• **Request**:
Only one stretch of the data below should be repeated: the lines from the line containing "- 데이터 레코드는 리프 페이지에 저장" through the line containing "- 언더플로가 없다고 가정", inclusive, exactly as they are.

Stored data entries
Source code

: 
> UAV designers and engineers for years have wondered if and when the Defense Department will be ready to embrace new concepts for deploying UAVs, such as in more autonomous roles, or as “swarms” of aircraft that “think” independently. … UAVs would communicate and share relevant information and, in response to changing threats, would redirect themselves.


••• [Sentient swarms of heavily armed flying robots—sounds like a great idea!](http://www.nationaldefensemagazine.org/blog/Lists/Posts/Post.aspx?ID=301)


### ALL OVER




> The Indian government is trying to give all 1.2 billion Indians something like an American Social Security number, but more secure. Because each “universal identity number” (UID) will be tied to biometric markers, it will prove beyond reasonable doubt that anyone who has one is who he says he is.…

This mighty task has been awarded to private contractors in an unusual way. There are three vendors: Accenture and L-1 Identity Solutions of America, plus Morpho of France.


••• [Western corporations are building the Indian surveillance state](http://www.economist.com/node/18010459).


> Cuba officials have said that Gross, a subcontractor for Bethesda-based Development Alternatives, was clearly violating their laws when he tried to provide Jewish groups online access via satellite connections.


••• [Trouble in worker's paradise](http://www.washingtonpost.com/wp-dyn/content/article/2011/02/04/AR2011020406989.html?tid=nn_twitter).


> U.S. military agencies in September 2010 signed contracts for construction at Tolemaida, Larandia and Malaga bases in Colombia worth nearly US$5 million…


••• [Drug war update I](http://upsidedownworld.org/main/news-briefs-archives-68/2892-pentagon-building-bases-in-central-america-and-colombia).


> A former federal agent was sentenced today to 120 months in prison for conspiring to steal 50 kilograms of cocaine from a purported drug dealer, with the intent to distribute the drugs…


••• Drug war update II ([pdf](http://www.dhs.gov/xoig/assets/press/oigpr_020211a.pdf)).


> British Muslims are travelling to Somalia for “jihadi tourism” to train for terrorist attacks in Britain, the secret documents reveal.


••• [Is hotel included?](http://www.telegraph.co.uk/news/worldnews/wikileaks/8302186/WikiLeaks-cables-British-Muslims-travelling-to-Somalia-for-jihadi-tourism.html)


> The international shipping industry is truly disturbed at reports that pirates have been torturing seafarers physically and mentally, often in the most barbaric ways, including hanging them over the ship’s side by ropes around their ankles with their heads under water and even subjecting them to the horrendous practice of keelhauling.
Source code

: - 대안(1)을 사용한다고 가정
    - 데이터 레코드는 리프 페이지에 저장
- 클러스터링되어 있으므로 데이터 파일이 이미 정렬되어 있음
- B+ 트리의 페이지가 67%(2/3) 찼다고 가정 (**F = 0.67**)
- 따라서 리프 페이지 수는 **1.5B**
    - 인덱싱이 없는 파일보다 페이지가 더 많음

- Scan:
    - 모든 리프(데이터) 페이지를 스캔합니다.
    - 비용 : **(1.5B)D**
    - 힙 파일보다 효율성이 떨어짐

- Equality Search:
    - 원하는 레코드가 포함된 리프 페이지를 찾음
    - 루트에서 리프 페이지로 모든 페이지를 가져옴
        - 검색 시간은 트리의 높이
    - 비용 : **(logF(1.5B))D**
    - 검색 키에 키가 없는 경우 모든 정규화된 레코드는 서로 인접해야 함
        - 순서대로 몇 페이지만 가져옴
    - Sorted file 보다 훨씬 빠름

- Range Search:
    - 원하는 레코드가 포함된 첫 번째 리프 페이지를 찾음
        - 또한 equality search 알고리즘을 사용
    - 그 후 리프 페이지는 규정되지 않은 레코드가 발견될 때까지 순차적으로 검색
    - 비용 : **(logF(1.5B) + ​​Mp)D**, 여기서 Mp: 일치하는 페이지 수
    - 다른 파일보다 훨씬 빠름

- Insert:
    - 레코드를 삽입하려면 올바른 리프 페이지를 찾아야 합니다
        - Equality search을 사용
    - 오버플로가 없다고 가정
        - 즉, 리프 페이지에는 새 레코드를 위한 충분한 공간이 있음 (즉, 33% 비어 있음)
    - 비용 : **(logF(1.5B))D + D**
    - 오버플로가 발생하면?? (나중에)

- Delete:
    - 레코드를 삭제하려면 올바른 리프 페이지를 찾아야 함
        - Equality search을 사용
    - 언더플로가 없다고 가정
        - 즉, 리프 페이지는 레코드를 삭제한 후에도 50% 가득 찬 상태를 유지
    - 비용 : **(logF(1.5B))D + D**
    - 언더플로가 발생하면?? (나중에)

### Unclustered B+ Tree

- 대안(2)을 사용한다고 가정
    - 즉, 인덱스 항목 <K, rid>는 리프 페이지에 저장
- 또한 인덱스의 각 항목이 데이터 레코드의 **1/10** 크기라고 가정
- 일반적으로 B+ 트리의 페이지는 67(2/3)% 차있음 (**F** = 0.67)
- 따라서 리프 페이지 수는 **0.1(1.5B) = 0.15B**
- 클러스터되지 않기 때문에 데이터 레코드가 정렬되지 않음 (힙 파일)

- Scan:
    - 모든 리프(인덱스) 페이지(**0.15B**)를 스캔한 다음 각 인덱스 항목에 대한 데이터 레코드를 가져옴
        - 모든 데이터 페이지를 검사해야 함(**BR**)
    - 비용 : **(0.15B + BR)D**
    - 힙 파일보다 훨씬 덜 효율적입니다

• **Exercise answer**:
    - 데이터 레코드는 리프 페이지에 저장
- 클러스터링되어 있으므로 데이터 파일이 이미 정렬되어 있음
- B+ 트리의 페이지가 67%(2/3) 찼다고 가정 (**F = 0.67**)
- 따라서 리프 페이지 수는 **1.5B**
    - 인덱싱이 없는 파일보다 페이지가 더 많음

- Scan:
    - 모든 리프(데이터) 페이지를 스캔합니다.
    - 비용 : **(1.5B)D**
    - 힙 파일보다 효율성이 떨어짐

- Equality Search:
    - 원하는 레코드가 포함된 리프 페이지를 찾음
    - 루트에서 리프 페이지로 모든 페이지를 가져옴
        - 검색 시간은 트리의 높이
    - 비용 : **(logF(1.5B))D**
    - 검색 키에 키가 없는 경우 모든 정규화된 레코드는 서로 인접해야 함
        - 순서대로 몇 페이지만 가져옴
    - Sorted file 보다 훨씬 빠름

- Range Search:
    - 원하는 레코드가 포함된 첫 번째 리프 페이지를 찾음
        - 또한 equality search 알고리즘을 사용
    - 그 후 리프 페이지는 규정되지 않은 레코드가 발견될 때까지 순차적으로 검색
    - 비용 : **(logF(1.5B) + ​​Mp)D**, 여기서 Mp: 일치하는 페이지 수
    - 다른 파일보다 훨씬 빠름

- Insert:
    - 레코드를 삽입하려면 올바른 리프 페이지를 찾아야 합니다
        - Equality search을 사용
    - 오버플로가 없다고 가정
        - 즉, 리프 페이지에는 새 레코드를 위한 충분한 공간이 있음 (즉, 33% 비어 있음)
    - 비용 : **(logF(1.5B))D + D**
    - 오버플로가 발생하면?? (나중에)

- Delete:
    - 레코드를 삭제하려면 올바른 리프 페이지를 찾아야 함
        - Equality search을 사용
    - 언더플로가 없다고 가정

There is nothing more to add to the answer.